(Assignment)
Look through the entries for the string "Analysis", and copy each line that holds it.

(Extracted data)
━━━━━━━━━━
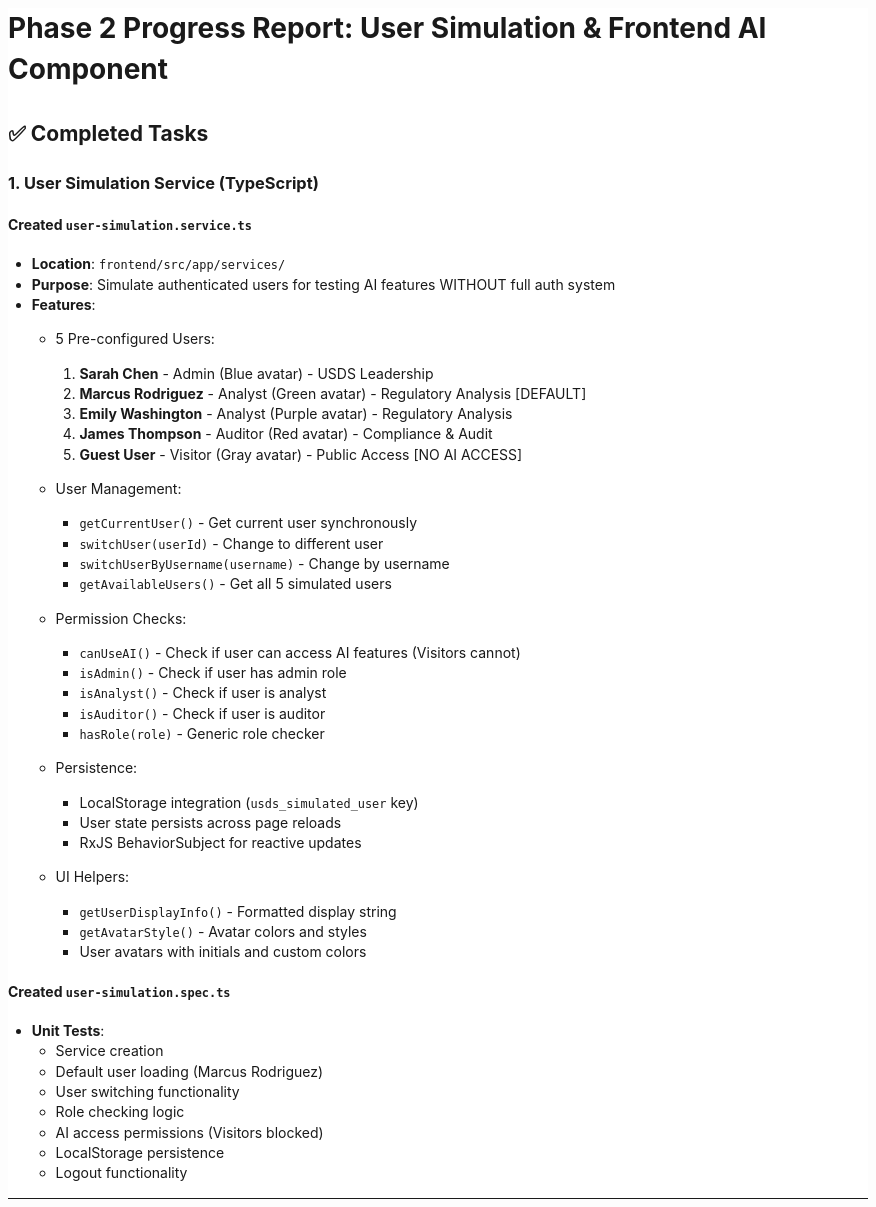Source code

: # Phase 2 Progress Report: User Simulation & Frontend AI Component

## ✅ Completed Tasks

### 1. User Simulation Service (TypeScript)

#### Created `user-simulation.service.ts`
- **Location**: `frontend/src/app/services/`
- **Purpose**: Simulate authenticated users for testing AI features WITHOUT full auth system
- **Features**:
  - 5 Pre-configured Users:
    1. **Sarah Chen** - Admin (Blue avatar) - USDS Leadership
    2. **Marcus Rodriguez** - Analyst (Green avatar) - Regulatory Analysis [DEFAULT]
    3. **Emily Washington** - Analyst (Purple avatar) - Regulatory Analysis
    4. **James Thompson** - Auditor (Red avatar) - Compliance & Audit
    5. **Guest User** - Visitor (Gray avatar) - Public Access [NO AI ACCESS]
  
  - User Management:
    - `getCurrentUser()` - Get current user synchronously
    - `switchUser(userId)` - Change to different user
    - `switchUserByUsername(username)` - Change by username
    - `getAvailableUsers()` - Get all 5 simulated users
    
  - Permission Checks:
    - `canUseAI()` - Check if user can access AI features (Visitors cannot)
    - `isAdmin()` - Check if user has admin role
    - `isAnalyst()` - Check if user is analyst
    - `isAuditor()` - Check if user is auditor
    - `hasRole(role)` - Generic role checker
    
  - Persistence:
    - LocalStorage integration (`usds_simulated_user` key)
    - User state persists across page reloads
    - RxJS BehaviorSubject for reactive updates
    
  - UI Helpers:
    - `getUserDisplayInfo()` - Formatted display string
    - `getAvatarStyle()` - Avatar colors and styles
    - User avatars with initials and custom colors

#### Created `user-simulation.spec.ts`
- **Unit Tests**:
  - Service creation
  - Default user loading (Marcus Rodriguez)
  - User switching functionality
  - Role checking logic
  - AI access permissions (Visitors blocked)
  - LocalStorage persistence
  - Logout functionality

---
━━━━━━━━━━
(Answer to this exercise)
    2. **Marcus Rodriguez** - Analyst (Green avatar) - Regulatory Analysis [DEFAULT]
    3. **Emily Washington** - Analyst (Purple avatar) - Regulatory Analysis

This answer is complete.